- TRY IT:
Say how many lines of the records include the string "absolute". Nothing else belongs in the answer.

---- RECORDED DATA

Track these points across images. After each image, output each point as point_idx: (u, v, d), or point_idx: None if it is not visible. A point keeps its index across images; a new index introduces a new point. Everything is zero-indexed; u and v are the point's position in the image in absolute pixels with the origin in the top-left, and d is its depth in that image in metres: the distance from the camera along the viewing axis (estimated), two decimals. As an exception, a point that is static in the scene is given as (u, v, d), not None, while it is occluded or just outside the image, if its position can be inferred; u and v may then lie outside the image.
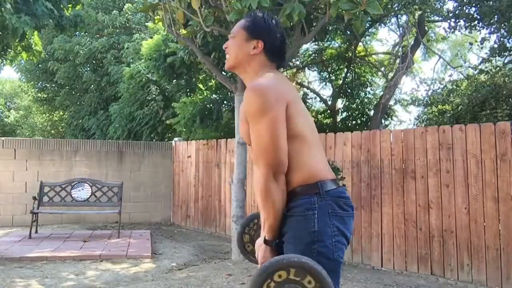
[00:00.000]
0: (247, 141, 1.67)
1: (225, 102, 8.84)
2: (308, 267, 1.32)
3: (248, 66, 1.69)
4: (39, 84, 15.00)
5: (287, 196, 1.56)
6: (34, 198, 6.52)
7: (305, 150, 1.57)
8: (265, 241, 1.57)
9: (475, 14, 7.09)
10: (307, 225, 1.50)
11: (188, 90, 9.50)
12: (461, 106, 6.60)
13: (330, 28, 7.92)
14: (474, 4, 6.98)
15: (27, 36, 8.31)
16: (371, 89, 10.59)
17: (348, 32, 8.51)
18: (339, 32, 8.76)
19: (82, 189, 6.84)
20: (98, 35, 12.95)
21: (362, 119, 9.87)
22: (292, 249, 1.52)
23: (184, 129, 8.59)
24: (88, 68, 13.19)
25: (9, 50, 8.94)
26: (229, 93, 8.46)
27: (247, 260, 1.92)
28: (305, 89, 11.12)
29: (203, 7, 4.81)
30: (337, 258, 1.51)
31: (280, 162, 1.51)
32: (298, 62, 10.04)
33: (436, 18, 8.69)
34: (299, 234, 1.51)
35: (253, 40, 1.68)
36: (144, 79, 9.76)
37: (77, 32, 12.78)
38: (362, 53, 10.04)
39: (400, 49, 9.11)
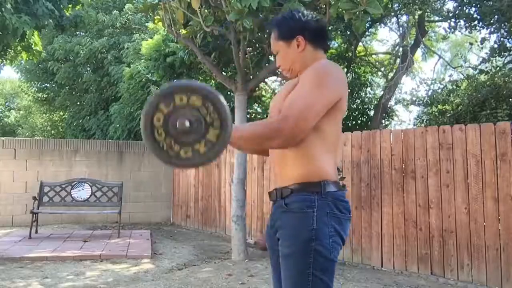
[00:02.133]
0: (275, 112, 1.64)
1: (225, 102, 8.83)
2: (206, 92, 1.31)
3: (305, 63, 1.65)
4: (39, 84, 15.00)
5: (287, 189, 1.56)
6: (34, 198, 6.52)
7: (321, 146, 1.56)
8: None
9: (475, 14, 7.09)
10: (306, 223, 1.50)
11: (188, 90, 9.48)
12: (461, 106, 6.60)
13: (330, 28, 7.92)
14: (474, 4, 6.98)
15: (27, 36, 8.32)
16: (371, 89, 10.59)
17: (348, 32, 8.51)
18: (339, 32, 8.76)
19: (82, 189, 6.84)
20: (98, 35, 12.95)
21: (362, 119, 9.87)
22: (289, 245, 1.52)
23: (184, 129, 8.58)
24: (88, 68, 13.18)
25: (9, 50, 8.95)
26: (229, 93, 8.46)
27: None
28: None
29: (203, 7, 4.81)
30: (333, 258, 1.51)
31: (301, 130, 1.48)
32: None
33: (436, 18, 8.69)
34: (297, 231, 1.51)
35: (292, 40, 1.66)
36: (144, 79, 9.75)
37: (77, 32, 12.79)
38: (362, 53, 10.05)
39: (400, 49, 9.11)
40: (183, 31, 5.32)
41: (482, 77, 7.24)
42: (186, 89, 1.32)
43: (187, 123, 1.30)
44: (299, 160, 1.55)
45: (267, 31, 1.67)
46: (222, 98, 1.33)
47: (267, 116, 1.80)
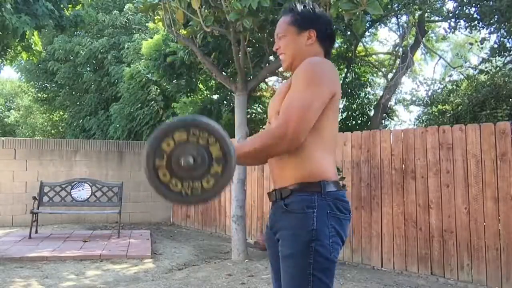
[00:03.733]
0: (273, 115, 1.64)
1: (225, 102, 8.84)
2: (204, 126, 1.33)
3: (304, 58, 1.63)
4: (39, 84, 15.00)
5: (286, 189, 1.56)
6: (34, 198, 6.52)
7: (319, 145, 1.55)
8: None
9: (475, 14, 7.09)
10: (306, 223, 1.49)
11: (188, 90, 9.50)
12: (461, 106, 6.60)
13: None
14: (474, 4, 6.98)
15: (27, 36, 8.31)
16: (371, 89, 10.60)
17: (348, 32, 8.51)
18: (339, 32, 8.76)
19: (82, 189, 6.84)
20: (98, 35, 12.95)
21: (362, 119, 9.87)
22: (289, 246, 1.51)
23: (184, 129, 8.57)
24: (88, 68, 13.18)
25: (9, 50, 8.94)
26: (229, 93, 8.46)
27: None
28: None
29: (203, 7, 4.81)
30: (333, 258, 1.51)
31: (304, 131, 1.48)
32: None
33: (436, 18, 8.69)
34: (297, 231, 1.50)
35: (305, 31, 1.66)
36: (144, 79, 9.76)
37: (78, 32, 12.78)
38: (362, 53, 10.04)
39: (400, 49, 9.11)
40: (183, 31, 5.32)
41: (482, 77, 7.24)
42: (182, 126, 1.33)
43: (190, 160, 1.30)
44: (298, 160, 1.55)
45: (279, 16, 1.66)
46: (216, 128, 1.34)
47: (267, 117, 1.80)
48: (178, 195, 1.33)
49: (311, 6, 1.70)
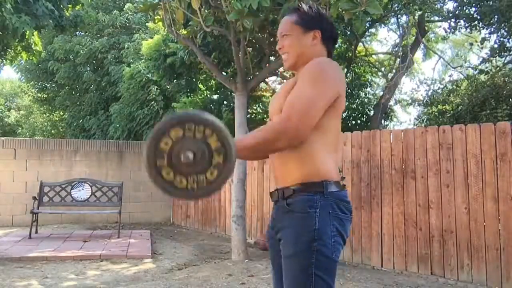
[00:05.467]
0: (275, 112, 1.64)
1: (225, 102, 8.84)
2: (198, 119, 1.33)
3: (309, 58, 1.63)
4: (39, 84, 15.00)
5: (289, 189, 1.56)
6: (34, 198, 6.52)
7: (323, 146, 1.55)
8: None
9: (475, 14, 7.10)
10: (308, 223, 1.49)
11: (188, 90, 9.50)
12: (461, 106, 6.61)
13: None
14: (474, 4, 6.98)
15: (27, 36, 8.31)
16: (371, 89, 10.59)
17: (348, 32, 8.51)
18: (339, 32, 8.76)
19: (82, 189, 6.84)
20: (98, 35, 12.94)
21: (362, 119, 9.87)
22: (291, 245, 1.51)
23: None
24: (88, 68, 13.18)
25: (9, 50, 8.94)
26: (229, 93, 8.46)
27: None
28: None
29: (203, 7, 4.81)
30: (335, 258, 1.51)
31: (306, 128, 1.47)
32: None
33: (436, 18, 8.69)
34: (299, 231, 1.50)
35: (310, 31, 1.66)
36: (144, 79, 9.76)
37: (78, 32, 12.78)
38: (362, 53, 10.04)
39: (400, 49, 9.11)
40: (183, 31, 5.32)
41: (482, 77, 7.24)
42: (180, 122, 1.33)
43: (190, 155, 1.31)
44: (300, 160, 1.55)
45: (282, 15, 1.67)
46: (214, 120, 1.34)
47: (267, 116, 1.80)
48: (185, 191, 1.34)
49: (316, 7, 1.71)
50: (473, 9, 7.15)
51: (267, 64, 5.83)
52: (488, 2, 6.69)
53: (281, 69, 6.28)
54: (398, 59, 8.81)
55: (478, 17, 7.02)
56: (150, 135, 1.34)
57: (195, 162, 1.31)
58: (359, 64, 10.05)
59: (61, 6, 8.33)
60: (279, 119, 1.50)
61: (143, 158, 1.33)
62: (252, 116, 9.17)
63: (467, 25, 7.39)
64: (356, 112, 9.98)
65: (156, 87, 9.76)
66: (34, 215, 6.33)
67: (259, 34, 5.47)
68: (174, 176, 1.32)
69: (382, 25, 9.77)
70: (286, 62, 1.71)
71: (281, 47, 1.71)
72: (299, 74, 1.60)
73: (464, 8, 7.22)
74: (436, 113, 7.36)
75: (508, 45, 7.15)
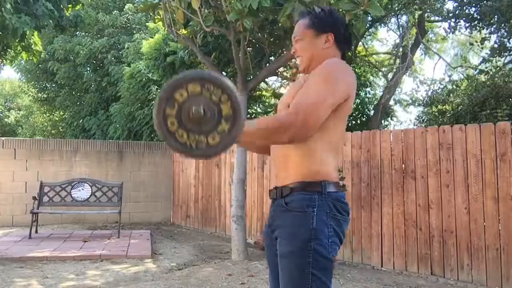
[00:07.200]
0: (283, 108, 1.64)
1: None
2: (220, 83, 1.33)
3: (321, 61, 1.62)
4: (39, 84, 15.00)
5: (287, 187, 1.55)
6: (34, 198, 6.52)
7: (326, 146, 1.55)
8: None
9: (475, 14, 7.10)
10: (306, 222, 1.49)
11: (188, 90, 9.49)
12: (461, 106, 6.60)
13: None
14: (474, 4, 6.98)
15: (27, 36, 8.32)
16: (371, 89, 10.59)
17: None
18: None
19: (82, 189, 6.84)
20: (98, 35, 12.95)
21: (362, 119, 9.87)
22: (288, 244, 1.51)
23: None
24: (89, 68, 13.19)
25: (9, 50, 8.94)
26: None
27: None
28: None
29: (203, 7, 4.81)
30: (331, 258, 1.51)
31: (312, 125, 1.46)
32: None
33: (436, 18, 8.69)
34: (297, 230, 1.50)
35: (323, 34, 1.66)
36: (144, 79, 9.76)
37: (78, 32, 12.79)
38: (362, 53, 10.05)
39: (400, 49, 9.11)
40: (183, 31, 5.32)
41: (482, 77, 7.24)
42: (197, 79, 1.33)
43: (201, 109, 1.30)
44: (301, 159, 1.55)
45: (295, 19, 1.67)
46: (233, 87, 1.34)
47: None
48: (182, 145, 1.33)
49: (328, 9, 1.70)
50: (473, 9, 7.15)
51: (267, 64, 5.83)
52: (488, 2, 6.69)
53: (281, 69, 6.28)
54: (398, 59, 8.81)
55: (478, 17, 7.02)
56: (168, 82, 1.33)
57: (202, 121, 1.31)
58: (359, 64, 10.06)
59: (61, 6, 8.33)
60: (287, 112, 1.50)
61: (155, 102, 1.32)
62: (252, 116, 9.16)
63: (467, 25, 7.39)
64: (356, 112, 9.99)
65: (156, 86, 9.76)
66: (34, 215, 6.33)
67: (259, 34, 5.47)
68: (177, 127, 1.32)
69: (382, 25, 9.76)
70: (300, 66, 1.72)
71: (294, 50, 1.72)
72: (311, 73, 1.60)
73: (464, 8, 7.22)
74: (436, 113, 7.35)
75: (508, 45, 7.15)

--------
---- RECORDED DATA

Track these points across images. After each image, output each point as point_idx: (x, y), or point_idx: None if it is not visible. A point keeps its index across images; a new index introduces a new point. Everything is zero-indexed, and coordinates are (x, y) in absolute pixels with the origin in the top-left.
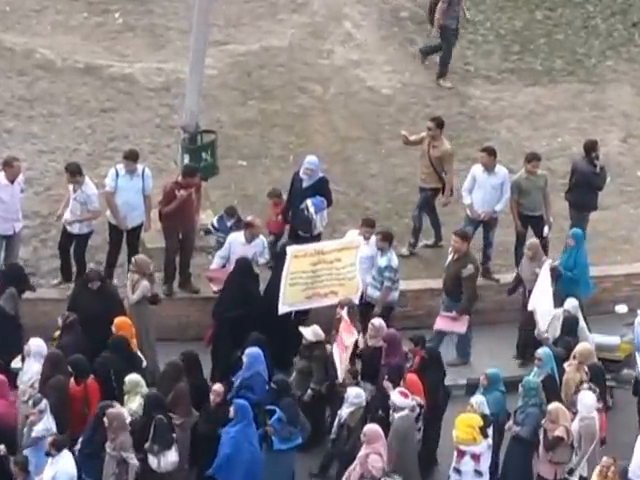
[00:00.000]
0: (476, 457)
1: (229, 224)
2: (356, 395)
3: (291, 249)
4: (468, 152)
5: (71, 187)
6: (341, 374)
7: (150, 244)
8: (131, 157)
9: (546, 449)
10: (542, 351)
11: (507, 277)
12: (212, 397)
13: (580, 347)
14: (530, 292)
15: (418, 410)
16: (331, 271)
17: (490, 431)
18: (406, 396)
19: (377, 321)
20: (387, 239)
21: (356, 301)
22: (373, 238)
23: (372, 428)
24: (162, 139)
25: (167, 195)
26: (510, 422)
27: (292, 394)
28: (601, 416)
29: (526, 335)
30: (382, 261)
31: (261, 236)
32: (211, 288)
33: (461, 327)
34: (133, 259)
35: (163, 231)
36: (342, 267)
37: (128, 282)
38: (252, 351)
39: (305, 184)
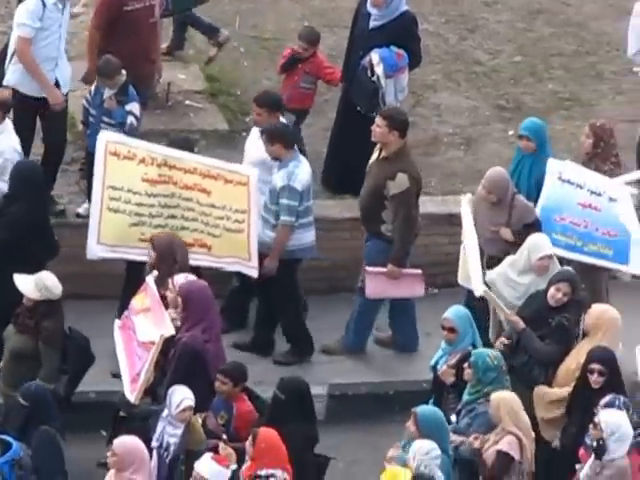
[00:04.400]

--------

- OUTPUT BELOW:
2